てとてとてと

「へっ、やっぱり女だな!」



 引っ掛けられた。


 調子付いた田沢を、きつく睨み付けた。


 でも、効果はあまりなかった。


 周囲の男子も勢いづき、
 もう誰も、あたしを恐がっていなかった。



 正直に言えば、確かに怖い。



 幼い頃、外見的な特徴で苛めにあった。


 あの痛みは慣れるものではないし、忘れられるものでもない。


 その恐怖が、少しずつ起き上がっていた。


 その上、性的な脅しなんて初めての経験だ。


 未知と既知の恐怖は、
 予想よりも恐ろしかった。



「調子に乗ったところで、所詮は女だな。
 可愛いところもあるじゃねえか」


「黙りなさい盗撮魔。警察に突き出すわよ」


 負けたくない。



 そんな気持ちを奮い起こしても、やはりどこかで怯えていた。


 田沢たちは、怖い怖い、と
 わざとらしく拍子を売った。



 やはり、男は怖い。


 でも、負けたくない。


 生まれ持った負けん気が、苛めの原因になった時もある。


 だけど、こんな逆境で
 泣き叫ばずにいられたのは、
 間違いなく、そのおかげだ。



「わかったら無駄なことは止めなさい。
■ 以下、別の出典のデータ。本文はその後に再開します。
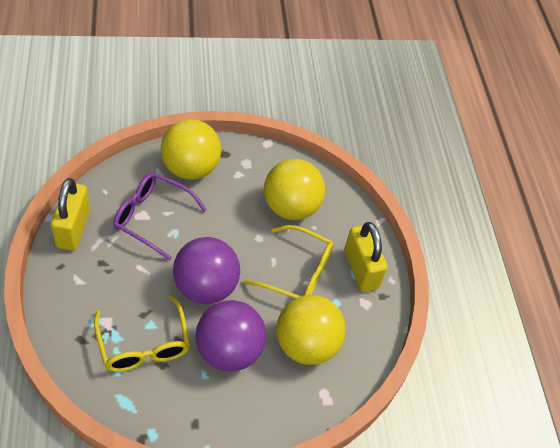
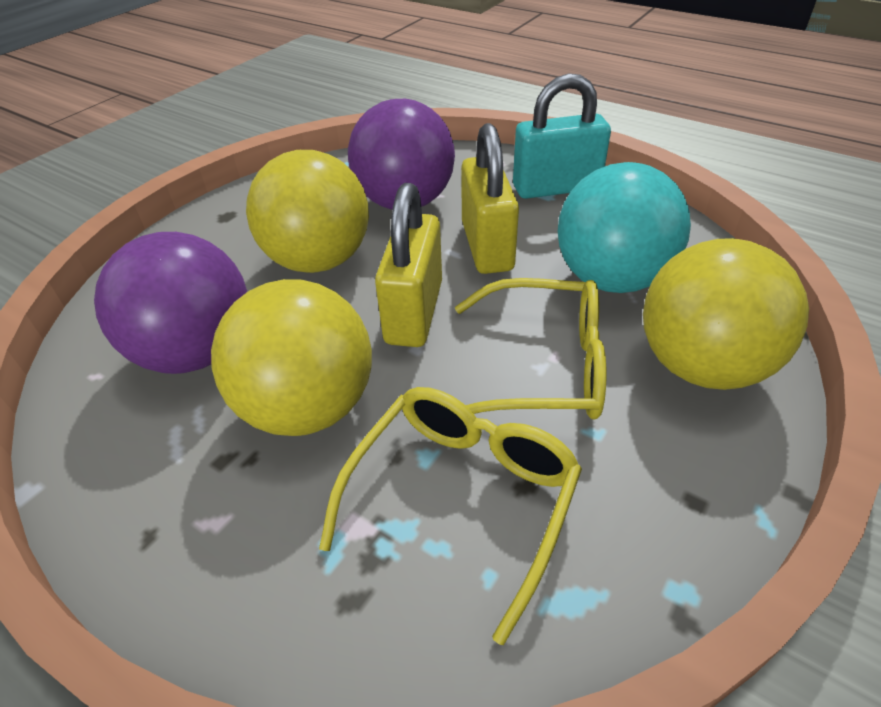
purple glasses: [113,172,207,261] = 1 -> none = 0
turquoise ball: none = 0 -> [558,162,691,293] = 1
turquoise padlock: none = 0 -> [513,73,611,199] = 1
今なら生活指導行きで、勘弁してあげるわ」


「……それも勘弁だな」



 薄気味悪い笑みが、
 ゾッとする物に、変わった。


 思わず一歩下がる。



 ――がばっ!



「なっ――?!」



 すると、いきなり手を押さえ付けられた。


 いつの間にか、
 背後に知らない男子がいた。


 体育会系の部員なのか、
 どんなに力を入れても、びくともしなかった。


 やがて、抵抗できないと知った男子たちが、嫌らしい笑みを浮かべた。



 意味を理解したくない。



 しかし、無理矢理に理解させられてしまう。



「どうせ叱られるんだ。
 なら、ヤれるところまでヤっておくべきだろう?」


「……死にさらせっ!」



 抵抗するために上げた声は、
 悲鳴によく似ていた。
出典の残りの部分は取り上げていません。